Build the “highways” needed for them
Do you think the roads are bad in your city? Well, driving in the sky as is wouldn’t benefit anyone – the commute would actually be worse. One of the biggest reasons why flying cars aren’t feasible right now comes from a lack of infrastructure to regulate traffic. Keeping the skies orderly would require a similar system used for commercial planes. You’d need air traffic control, flight paths (the aerial equivalent of a road), and places to land and takeoff, all of which would be complicated by skyscrapers and a lack of space in cities. But we’d have to do it somehow if we want cars in the air.
Make them quiet
On average, the noise generated by highway traffic sits around the 70 – 80 decibels (dB), a measurement that’s just under the harmful range (85 dB+). A jet engine produces a whopping 140 decibels, which would certainly ruin your hearing if you were repeatedly exposed. Now picture this – in addition to road traffic, you’ve got jets taking off, trains hurtling on tracks, jackhammers grinding away and now – a floating stream of flying cars above you. We’re talking about major auditory overload. This could prove itself not only as a nuisance, but also a health hazard especially to those living in urban settings. So noisy engines on flying cars are a no-go. Currently, there doesn’t seem to be any way around this.
Make them worth the cost
Finally, the all-encompassing reason why flying cars won’t currently work boils down to dollars. First of all, the price of these cars rival (and even exceed) the costs of our favourite dream cars. For example, Terrafugia’s Transition car comes with a $279,000 price tag. If you can handle that cost, then you could probably buy yourself a fancy luxury ride, such as Bentley, Porsche or Ferrari. But the price of flying cars in our world is beyond the vehicles themselves. Setting up the infrastructure needed to guide drivers (or shall we say pilots) safely through the air would lend itself to astronomical costs. For now, it’s not practical to make the flying car a mainstream form of transportation. There’s already enough to pay for on the ground.

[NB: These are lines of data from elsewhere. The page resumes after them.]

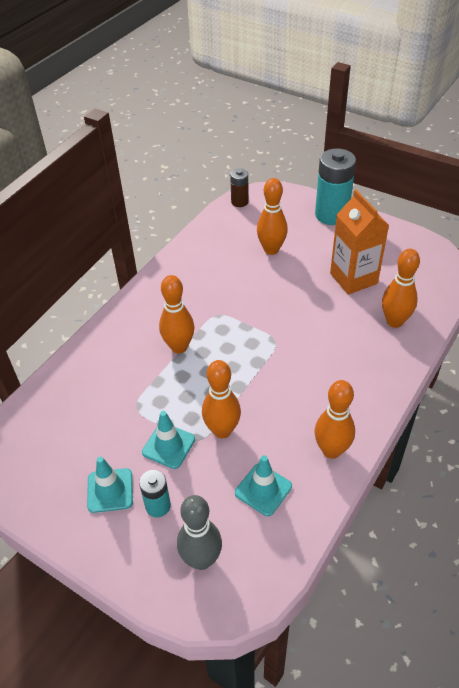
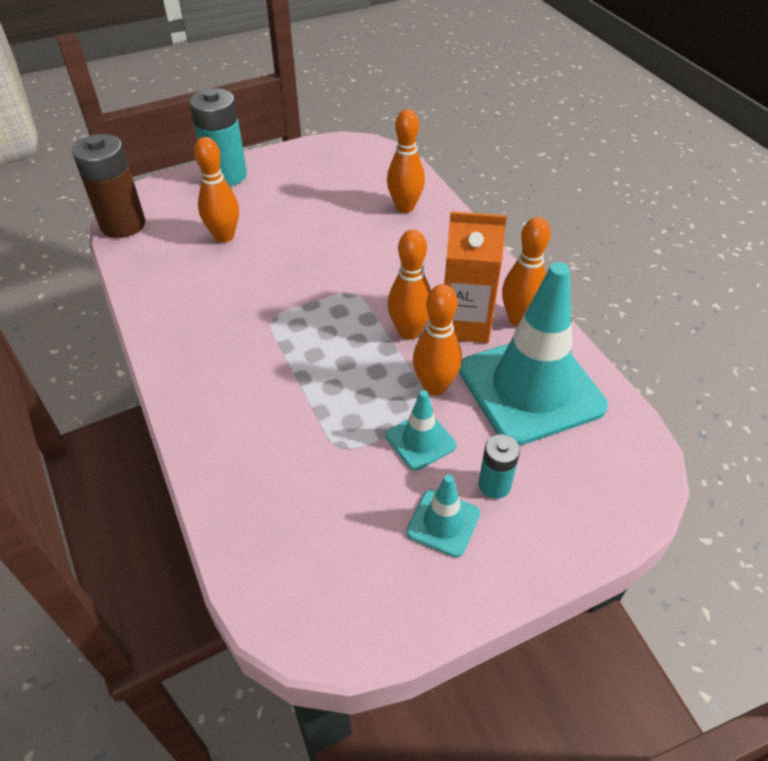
camera: 60 degrees left, 0 degrees up
orange bowling pin [159,275,195,354] -> orange bowling pin moved to [387,230,431,340]
grey bowling pin [177,495,222,570] -> none
brown battery [230,168,249,207] -> brown battery [72,134,145,238], size x1.89
turquoise traffic cone [235,455,292,516] -> turquoise traffic cone [459,262,608,446], size x2.23
orange carton [330,190,389,295] -> orange carton moved to [444,212,507,343]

Opinions About Flying Cars
It’s safe to say that just about everyone has thought about a world with flying cars. With that said, opinions do vary. There are those who are excited about the prospect of flying to work, while others think that we’re simply not ready to have cars lined up above us yet. In fact, one survey revealed the attitude of many regarding the advent of flying cars.
As you can see, the majority of those surveyed lean to the side of not believing in our ability to have a flying car network. The biggest reason for this relates to infrastructure and safety challenges.
Are We There Yet? Not Quite
Looking back at shows like The Jetsons and flicks like Blade Runner, both of which feature flying cars, it’s clear to see that people have had a fascination with them for years. In fact, this obsession goes back several centuries. Whether we can or can’t build these cars isn’t the main problem – there are companies doing it. But their practicality remains in question. There may be a time in the not-so-near future when we’ll have the systems needed to support flying cars. For now though, we’ll most likely see them stay as caged experiments or fictional props.